Stock Talk #10: Why Megacap Tech Will Diverge From the Market (And New Podcast!)
Welcome to another week of trading, where the big news this AM is oil prices hitting a 21 year low. It appears the market underestimated weak demand for oil, as we had seen some large rallies on both news of a pending deal between oil producers and then the consummation of the actual deal. The energy industry can’t survive in its current form with oil at this price, and I expect this story to be one of many candidates that leads the market on its next leg down. I talk about this on my most recent podcast with my friend and options trader Sean “The Impervious” Busch on the third episode of stock talk (subscribe on Apple Podcasts or Spotify!)
I spent some of the weekend thinking more about what stocks will be insulated from Coronavirus and its effects, which may include a mortgage crisis and a full-blown economic crisis in China.

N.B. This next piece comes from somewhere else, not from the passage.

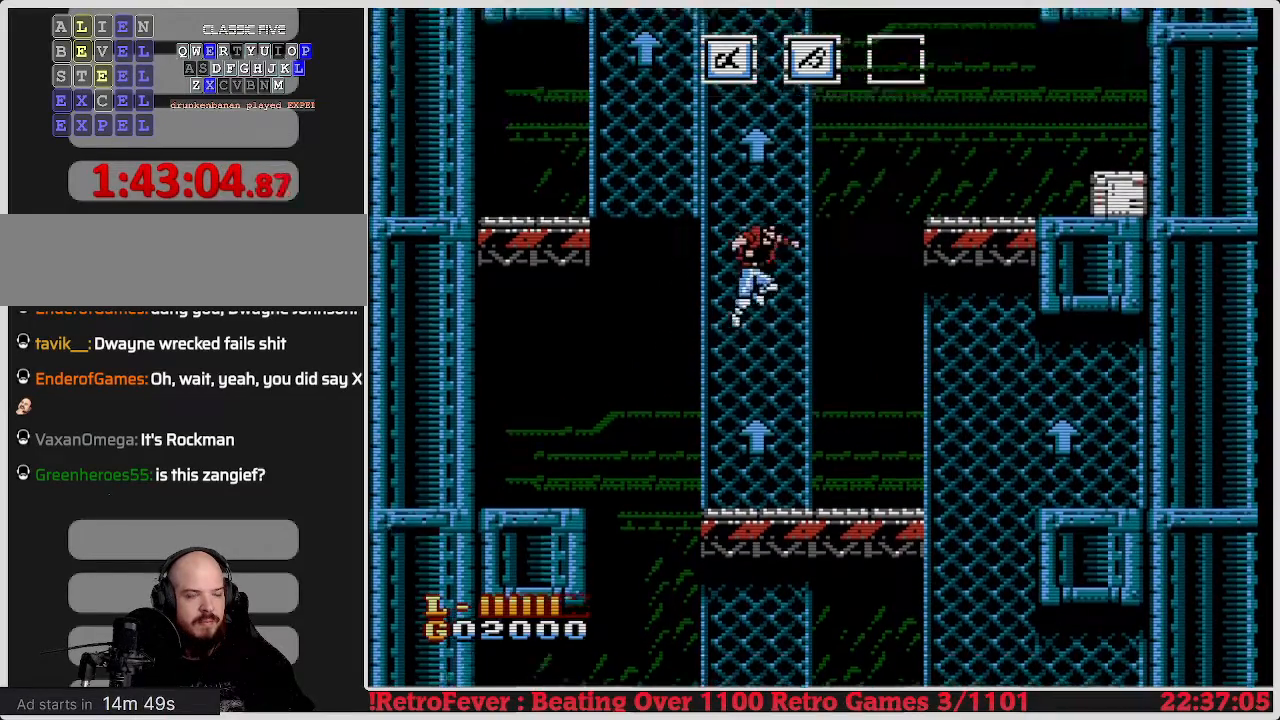
{"buttons": ["DPAD_UP", "DPAD_LEFT"], "events": [[183, "DPAD_UP", "down"], [300, "DPAD_RIGHT", "up"], [350, "DPAD_LEFT", "down"], [417, "A", "up"]]}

I came up with three qualities I look for in Corona defensive stocks:
1. No BK risk (could mean low / no debt or no near-term debt maturities and high liquidity)
2. High operating leverage – costs don’t change much as sales go up
3. Customers consider product essential
Note that there is definitely a way to measure (1) and (2) (Net Debt / EBITDA, Change in EBIT / Change in Sales Revenue) and screen for stocks, whereas (3) is a judgment call.
As the subject of this post gives away, I think big cap tech (notably, Apple, Microsoft and Facebook) tends to excel at each of these three factors. The big tech companies often have little to no leverage and a ton of liquidity (ex. MSFT – for end of 2019, $134bn in cash, $63bn in long-term debt), ability to scale sales without ramping up costs (selling Microsoft Office licenses) and products customers will think twice about cutting (losing Outlook, Powerpoint or Excel is not an option for most companies).
If selling right now is being driven by the amplifying effects of leverage in a downturn, fears of a slow recovery (for low operating leverage companies, it’s harder to scale sales back up fast) and the threat of cost cutting, I think the MSFTs of the world are going to be largely immune from this selling rationale.
Sure, these stocks likely don’t have as much upside as the ones that don’t score well on 1-3, but I’d argue in many cases the risk-reward is better. Many retail, travel, restaurant and Corona-prone stocks may be permanently impaired in value by COVID because in the worst case they’re forced to dilute equity or surrender the company to bondholders, and in the best case have to panic-sell assets and restructure to be much smaller companies than before.
If and when the next down leg occurs, I’ll be looking to buy tech again.